‘Huge flip flop:’ Clinton adviser warned campaign against opposing TPP

Days before Hillary Clinton broke with the Obama administration by announcing her opposition to the Trans-Pacific Partnership, a senior adviser to her campaign warned that such a move would be a “huge flip flop,” according to a hacked email published by WikiLeaks.

Veteran Democratic campaign operative Ron Klain emailed Clinton’s top policy adviser, Jake Sullivan, on Oct. 3, 2015, to recommend that she stick with supporting the 12-nation trade agreement that would be finalized in Atlanta later that week.

“FWIW, she has to be for TPP. She called it the ‘gold standard’ of trade agreements,” Klain advised. “I think opposing that would be a huge flip flop.”

He added, “She can say that as president she would work to change it. She can that it can be better. But I think she should support it.”
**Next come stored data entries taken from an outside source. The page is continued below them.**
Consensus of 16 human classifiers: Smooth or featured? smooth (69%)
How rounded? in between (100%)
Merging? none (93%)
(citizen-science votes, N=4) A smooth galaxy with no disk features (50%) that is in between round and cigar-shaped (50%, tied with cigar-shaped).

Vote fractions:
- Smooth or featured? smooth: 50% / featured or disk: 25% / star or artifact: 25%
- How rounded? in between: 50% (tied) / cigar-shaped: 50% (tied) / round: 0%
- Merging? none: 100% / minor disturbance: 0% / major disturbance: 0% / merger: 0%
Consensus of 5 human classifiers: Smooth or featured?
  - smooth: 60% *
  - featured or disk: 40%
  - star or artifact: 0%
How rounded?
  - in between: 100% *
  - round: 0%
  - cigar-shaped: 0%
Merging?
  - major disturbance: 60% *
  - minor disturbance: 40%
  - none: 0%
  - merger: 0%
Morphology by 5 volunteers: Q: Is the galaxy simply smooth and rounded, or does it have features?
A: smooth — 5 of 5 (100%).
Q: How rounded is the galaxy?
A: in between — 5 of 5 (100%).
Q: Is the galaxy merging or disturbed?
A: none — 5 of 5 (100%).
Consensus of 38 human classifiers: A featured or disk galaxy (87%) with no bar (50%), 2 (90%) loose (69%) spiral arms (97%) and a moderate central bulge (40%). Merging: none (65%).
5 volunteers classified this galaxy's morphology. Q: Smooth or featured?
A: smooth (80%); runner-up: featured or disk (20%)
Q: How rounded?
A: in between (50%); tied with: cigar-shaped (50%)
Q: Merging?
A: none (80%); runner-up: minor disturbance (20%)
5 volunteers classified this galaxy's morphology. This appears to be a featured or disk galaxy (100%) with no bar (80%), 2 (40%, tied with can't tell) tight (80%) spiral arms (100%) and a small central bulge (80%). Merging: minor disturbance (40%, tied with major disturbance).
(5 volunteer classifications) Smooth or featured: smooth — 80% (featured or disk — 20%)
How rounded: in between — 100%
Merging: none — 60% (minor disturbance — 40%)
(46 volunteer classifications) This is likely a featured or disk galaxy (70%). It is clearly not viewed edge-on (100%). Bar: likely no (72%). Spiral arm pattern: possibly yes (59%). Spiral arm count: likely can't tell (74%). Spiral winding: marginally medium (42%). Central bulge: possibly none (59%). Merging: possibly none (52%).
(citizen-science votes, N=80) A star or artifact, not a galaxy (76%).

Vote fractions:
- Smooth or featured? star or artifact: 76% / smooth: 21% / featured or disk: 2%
Sullivan responded by agreeing with Klain, but noted that “others (including on this email!) feel strongly to the contrary.”

Four days later, in an interview with PBS’s Judy Woodruff, Clinton said she was “not in favor” of the trade deal because of her concern that it wouldn’t “meet the high bar” she had set in terms of having an agreement “that would create good American jobs, raise wages and advance our national security.”

Klain’s explicit acknowledgement that opposing TPP would mark a “huge flip flop” from Clinton is in stark contrast to what the former secretary of state and her campaign aides have since said when confronted about her evolution on trade.

Clinton denied describing the trade deal as the “gold standard” of trade agreements when Donald Trump brought it up during the first presidential debate last month, telling her Republican opponent that his claim was “not accurate.” And her campaign spokesman, Brian Fallon, followed suit in a round of interviews the following morning.

“I think what happened, Wolf [Blitzer], was at the time that she made those comments that you just played, that deal was still being worked on, and she was expressing her hope that the deal would live up to being the gold standard,” Fallon said, to which the CNN anchor responded: “She didn’t say ‘hope’ in that statement.”

In addition to Klain’s assessment, the fact-checking site Politifact determined in 2015, after reviewing Clinton’s previous remarks about TPP, that her “reversal” on the trade deal was a “full flop.”